Lula foi Lula*
Eliane Cantanhêde
Lula foi Lula ontem, ao fazer seu pronunciamento de mais de
uma hora para “responder” aos procuradores da Lava Jato. Ele não “respondeu”
nada, nem se ateve às questões objetivas e à acusação de que seria o
“comandante máximo”, o “grande general”, o “chefe” e o “maestro” do esquema de
corrupção. Limitou-se a negar, pela enésima vez, que é dono do triplex do
Guarujá e fez o que faz de melhor: um discurso político, emocional, com direito
a lágrimas, em que lembrou toda a sua vida e enfatizou os êxitos dos seus
governos.
Não estava se dirigindo aos procuradores Deltan Dallagnol
e Roberson Henrique Pozzobom, nem rebatendo as 149 páginas da denúncia, nem
questionando a acusação de que teria recebido R$ 3,7 milhões da OAS, uma das
empreiteiras da Lava jato. Ele estava falando para o PT, para os militantes,
para os que estão com ele e com o partido faça chuva ou faça sol, com ou sem
Lava Jato. Exibindo uma camisa vermelho-sangue, Lula terminou sua fala
conclamando a militância para usar (ou resgatar?) o vermelho e a estrela do
partido.
O próprio pronunciamento foi num ambiente mais do que
acolhedor para Lula: durante reunião do Diretório Nacional do PT, cercado pela
cúpula do partido, pelos senadores Paulo Rocha, Lindbergh Farias e Gleisi
Hoffmann e velhos companheiros como o embaixador aposentado Samuel Pinheiro
Guimarães. Quem ouviu pelo rádio ficou em dúvida: estariam os jornalistas
aplaudindo Lula? Não, eram os fiéis seguidores.
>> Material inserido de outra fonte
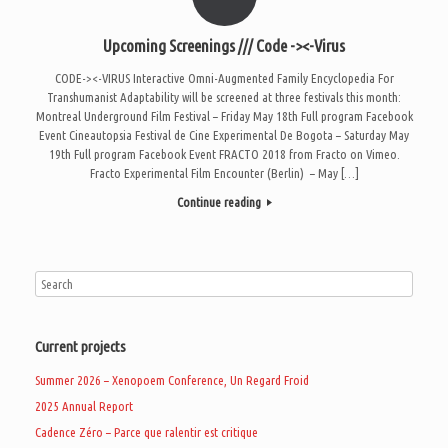
Upcoming Screenings /// Code -><-Virus
CODE-><-VIRUS Interactive Omni-Augmented Family Encyclopedia For
Transhumanist Adaptability will be screened at three festivals this month:
Montreal Underground Film Festival – Friday May 18th Full program Facebook
Event Cineautopsia Festival de Cine Experimental De Bogota – Saturday May
19th Full program Facebook Event FRACTO 2018 from Fracto on Vimeo.
Fracto Experimental Film Encounter (Berlin) – May […]
Continue reading
Current projects
Summer 2026 – Xenopoem Conference, Un Regard Froid
2025 Annual Report
Cadence Zéro – Parce que ralentir est critique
Ao final, Lula se recusou a dar entrevista. Em vez de se
expor a perguntas sempre questionadoras e não raro incômodas dos repórteres,
preferiu falar o que bem entendeu, encerrou o pronunciamento e foi para “os
braços do povo”, ou melhor, foi se encontrar com os militantes que se
aglomeravam na frente do hotel em que se reunia o diretório. Eles estavam ali
para aplaudi-lo e badalá-lo. Ele foi lá para ser aplaudido e badalado.
No pronunciamento, Lula deixou de lado a metáfora da
“jararaca” – que usou quando sofreu condução coercitiva – e disse que tem 70
anos, é um “velho” e pediu para deixarem o velho para lá. Mas ele começou do
começo, digamos assim, ao falar da criança pobre, da trajetória pungente, do
líder sindical, do metalúrgico, até chegar ao sucesso dos seus governos,
principalmente pela inclusão social, mas até na política externa. Só que os
procuradores não o denunciam pelas políticas de governo, mas sim pela
“propinocracia”.
E, se foi assim, se ele foi tão perfeito, Lula só tem uma
explicação para suas agruras com a justiça, o MP, a PF, a Receita e a imprensa:
a elite malvada não aceita um operário que chegou ao poder e se deu tão bem. E
é claro que ele voltou à velha história do “desconforto das patroas” porque os
pobres começaram a andar de avião. O que Dallagnol, Pozzobon e centenas de
profissionais têm com o tal “desconforto de patroas” não se sabe, mas é o que
amigos, militantes e seguidores querem e precisam ouvir para manter vivo o mito
que alimenta suas crenças.
O pronunciamento não ajuda em nada no processo jurídico,
não mexe com o humor do juiz Sérgio Moro, não resolve as pendengas com os
procuradores, mas foi muito bom para Lula do ponto de vista político. Ele é um
craque da oratória e só ele pode tentar reavivar a aura de sucesso dos seus
anos de poder, recuperar o ânimo petista e ativar a capacidade de reação
política do partido e de seus aliados. O problema é que ele está cada vez mais
falando para uma minoria. Por mais que os procuradores, anteontem, tenham
passado do tom e exagerado na forma, a maioria prefere crer no que diz a Força
Tarefa da Lava Jato. A tese do “comandante máximo” da corrupção tem tudo para colar.
E para competir com a do “golpe” e do “Fora Temer”.